===== Page text

Despite their advantages, the Mann–Kendall test and Sen’s slope estimator have notable limitations. Both methods assume monotonic trends and may fail to detect non-linear, cyclical, or abrupt changes in cancer incidence, which can arise from sudden policy changes, environmental exposures, or advances in screening technologies. They are also sensitive to strong serial correlation in the data, which, if unaddressed, can increase the likelihood of falsely identifying a trend. Furthermore, these methods evaluate temporal patterns independently of spatial autocorrelation, meaning they do not account for the possibility that neighbouring regions may exhibit similar cancer trends due to shared risk factors. For a comprehensive geospatial analysis of cancer patterns, the Mann–Kendall test and Sen’s slope are most effective when used in conjunction with spatial statistical techniques and models that can accommodate non-linearities and spatial dependencies.

Research of this type requires interdisciplinary collaboration among oncologists, geographers, epidemiologists, and experts in information technology. The use of GIS tools and statistical methods enables a detailed analysis of complex patterns that would remain invisible without such an approach. In this way, not only is a better understanding of the spatial aspects of health achieved, but also the foundations are laid for future research and the improvement of public health at both national and local levels. For this reason, this type of research represents a crucial step toward developing more precise, equitable, and sustainable strategies for controlling and preventing malignant diseases, especially in developing countries where healthcare resources are limited and spatial inequalities are often pronounced. The research was conducted according to the STROBE statement (Supplementary Materials).

==========
===== Dataset content

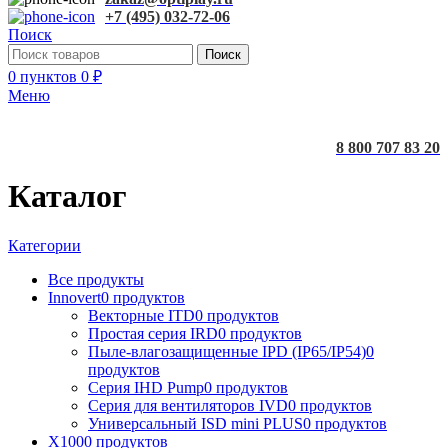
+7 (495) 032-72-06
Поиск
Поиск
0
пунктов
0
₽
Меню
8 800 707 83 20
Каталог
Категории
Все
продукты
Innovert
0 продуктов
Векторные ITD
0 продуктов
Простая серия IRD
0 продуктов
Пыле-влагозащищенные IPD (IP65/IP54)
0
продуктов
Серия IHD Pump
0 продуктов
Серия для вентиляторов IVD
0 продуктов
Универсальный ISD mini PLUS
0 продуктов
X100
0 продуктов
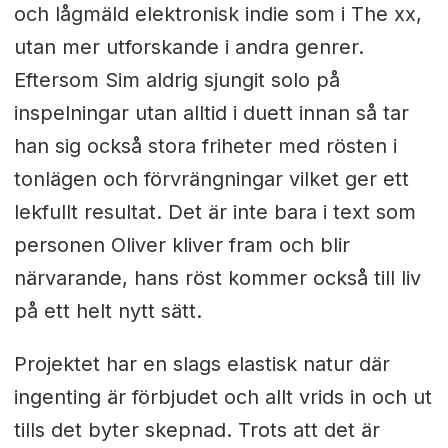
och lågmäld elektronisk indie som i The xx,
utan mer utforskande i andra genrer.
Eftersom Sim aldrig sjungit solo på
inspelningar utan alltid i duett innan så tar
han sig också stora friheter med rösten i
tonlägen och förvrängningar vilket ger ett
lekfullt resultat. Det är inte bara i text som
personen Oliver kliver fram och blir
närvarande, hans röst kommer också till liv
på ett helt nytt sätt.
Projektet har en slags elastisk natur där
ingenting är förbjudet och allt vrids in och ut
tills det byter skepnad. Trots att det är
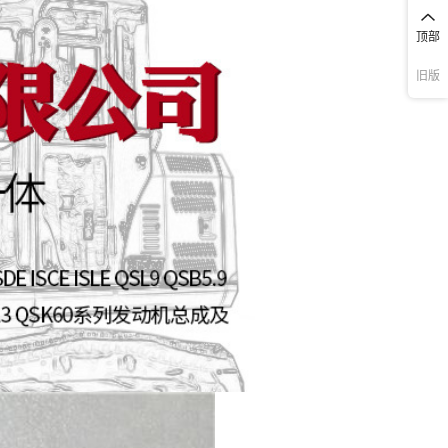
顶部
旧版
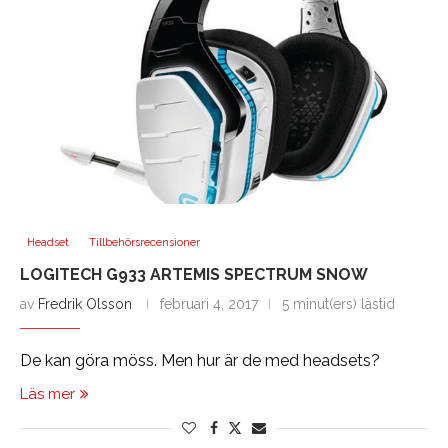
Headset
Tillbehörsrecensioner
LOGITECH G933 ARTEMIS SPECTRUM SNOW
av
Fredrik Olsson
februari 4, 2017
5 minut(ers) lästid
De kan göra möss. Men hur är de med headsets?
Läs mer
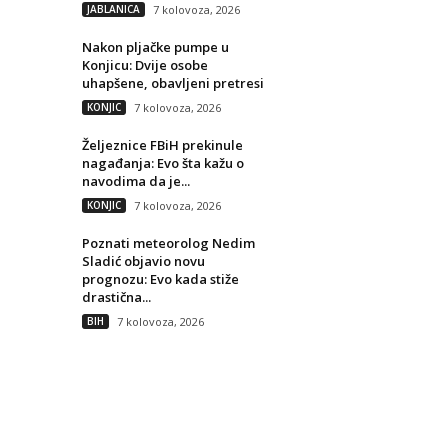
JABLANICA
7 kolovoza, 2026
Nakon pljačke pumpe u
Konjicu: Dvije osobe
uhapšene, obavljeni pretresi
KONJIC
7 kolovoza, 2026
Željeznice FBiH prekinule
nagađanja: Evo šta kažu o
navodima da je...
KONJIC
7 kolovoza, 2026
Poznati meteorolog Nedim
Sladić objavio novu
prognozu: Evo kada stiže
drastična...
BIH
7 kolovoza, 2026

==========

## What you will do
1) According to the passage on cancer trend analysis, why might the Mann–Kendall test and Sen's slope estimator fail to detect changes in cancer incidence caused by sudden policy changes or advances in screening technologies? Answer in one to three sentences.
2) Decide whether each statement agrees with the passage on cancer trend analysis. Answer yes or no for each, and quote the words of the passage that decide it.
(a) The Mann–Kendall test and Sen's slope take into account that neighboring regions may show similar cancer trends.
(b) The research followed the STROBE statement.
(c) GIS tools and statistical methods make it possible to analyze patterns that would otherwise stay hidden.
3) Write the next part of the passage on cancer trend analysis, starting after its final sentence.

## Responses by task
1) Both methods assume monotonic trends. For that reason, they may fail to detect non-linear, cyclical, or abrupt changes in cancer incidence, such as those that sudden policy changes, environmental exposures, or advances in screening technologies can bring about.

2)
(a) No: "these methods evaluate temporal patterns independently of spatial autocorrelation, meaning they do not account for the possibility that neighbouring regions may exhibit similar cancer trends due to shared risk factors."
(b) Yes: "The research was conducted according to the STROBE statement (Supplementary Materials)."
(c) Yes: "The use of GIS tools and statistical methods enables a detailed analysis of complex patterns that would remain invisible without such an approach."

3)
Additionally, this study highlights the importance of integrating cancer surveillance into broader disaster risk reduction and public health resilience strategies. As chronic diseases increasingly influence the health vulnerabilities faced by populations, particularly women, their inclusion in national preparedness and adaptation plans becomes essential. The increasing incidence of cancer, especially lung, pancreatic, and colorectal cancers, highlights the necessity for improved screening, environmental monitoring, and access to early diagnostics in areas with high risk.

To effectively harness the promise of geospatial epidemiology, future research must integrate more detailed spatial data, examine relationships with environmental and socioeconomic factors, and include clinical information such as tumour staging and treatment outcomes. Enhancing data systems, promoting interdisciplinary collaboration, and securing ongoing institutional and financial backing will be essential for converting research insights into successful cancer control strategies. Furthermore, this study lays the groundwork for understanding cancer trends in Central Serbia and creates opportunities for more targeted, equitable, and informed interventions. It is crucial to view cancer as a multifaceted challenge, encompassing medical, spatial, and social aspects, to achieve lasting health security and resilience.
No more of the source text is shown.